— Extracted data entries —

□ □ □ □ □ □ □

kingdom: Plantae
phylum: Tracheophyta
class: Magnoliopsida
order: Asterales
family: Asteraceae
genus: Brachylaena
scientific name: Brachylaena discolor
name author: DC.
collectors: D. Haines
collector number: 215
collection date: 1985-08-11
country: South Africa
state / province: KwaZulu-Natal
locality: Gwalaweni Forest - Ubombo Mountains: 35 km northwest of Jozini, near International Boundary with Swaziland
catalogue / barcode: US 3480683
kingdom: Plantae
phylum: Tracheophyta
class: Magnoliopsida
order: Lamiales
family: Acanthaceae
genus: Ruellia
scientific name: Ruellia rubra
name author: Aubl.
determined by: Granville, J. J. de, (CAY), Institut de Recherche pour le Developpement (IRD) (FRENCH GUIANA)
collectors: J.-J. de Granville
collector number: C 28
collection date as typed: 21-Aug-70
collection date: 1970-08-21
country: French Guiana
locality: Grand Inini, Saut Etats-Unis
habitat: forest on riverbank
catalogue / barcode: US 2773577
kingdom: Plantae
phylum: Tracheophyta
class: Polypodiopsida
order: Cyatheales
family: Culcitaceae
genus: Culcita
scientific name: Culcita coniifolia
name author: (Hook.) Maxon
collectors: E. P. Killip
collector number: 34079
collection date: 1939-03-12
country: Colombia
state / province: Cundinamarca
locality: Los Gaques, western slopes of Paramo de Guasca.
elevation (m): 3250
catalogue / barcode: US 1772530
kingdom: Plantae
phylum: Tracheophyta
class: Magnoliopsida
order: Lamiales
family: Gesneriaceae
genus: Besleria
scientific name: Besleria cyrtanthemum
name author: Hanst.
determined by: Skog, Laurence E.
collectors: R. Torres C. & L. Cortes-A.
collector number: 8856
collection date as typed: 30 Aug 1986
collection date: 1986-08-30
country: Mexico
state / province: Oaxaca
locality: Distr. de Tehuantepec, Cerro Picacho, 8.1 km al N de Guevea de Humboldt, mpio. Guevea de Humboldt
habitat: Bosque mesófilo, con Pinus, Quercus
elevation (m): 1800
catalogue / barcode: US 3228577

□ □ □ □ □ □ □

— Task goal —
Copy every line of the listing above without changing anything.

— Exercise output —
kingdom: Plantae
phylum: Tracheophyta
class: Magnoliopsida
order: Asterales
family: Asteraceae
genus: Brachylaena
scientific name: Brachylaena discolor
name author: DC.
collectors: D. Haines
collector number: 215
collection date: 1985-08-11
country: South Africa
state / province: KwaZulu-Natal
locality: Gwalaweni Forest - Ubombo Mountains: 35 km northwest of Jozini, near International Boundary with Swaziland
catalogue / barcode: US 3480683
kingdom: Plantae
phylum: Tracheophyta
class: Magnoliopsida
order: Lamiales
family: Acanthaceae
genus: Ruellia
scientific name: Ruellia rubra
name author: Aubl.
determined by: Granville, J. J. de, (CAY), Institut de Recherche pour le Developpement (IRD) (FRENCH GUIANA)
collectors: J.-J. de Granville
collector number: C 28
collection date as typed: 21-Aug-70
collection date: 1970-08-21
country: French Guiana
locality: Grand Inini, Saut Etats-Unis
habitat: forest on riverbank
catalogue / barcode: US 2773577
kingdom: Plantae
phylum: Tracheophyta
class: Polypodiopsida
order: Cyatheales
family: Culcitaceae
genus: Culcita
scientific name: Culcita coniifolia
name author: (Hook.) Maxon
collectors: E. P. Killip
collector number: 34079
collection date: 1939-03-12
country: Colombia
state / province: Cundinamarca
locality: Los Gaques, western slopes of Paramo de Guasca.
elevation (m): 3250
catalogue / barcode: US 1772530
kingdom: Plantae
phylum: Tracheophyta
class: Magnoliopsida
order: Lamiales
family: Gesneriaceae
genus: Besleria
scientific name: Besleria cyrtanthemum
name author: Hanst.
determined by: Skog, Laurence E.
collectors: R. Torres C. & L. Cortes-A.
collector number: 8856
collection date as typed: 30 Aug 1986
collection date: 1986-08-30
country: Mexico
state / province: Oaxaca
locality: Distr. de Tehuantepec, Cerro Picacho, 8.1 km al N de Guevea de Humboldt, mpio. Guevea de Humboldt
habitat: Bosque mesófilo, con Pinus, Quercus
elevation (m): 1800
catalogue / barcode: US 3228577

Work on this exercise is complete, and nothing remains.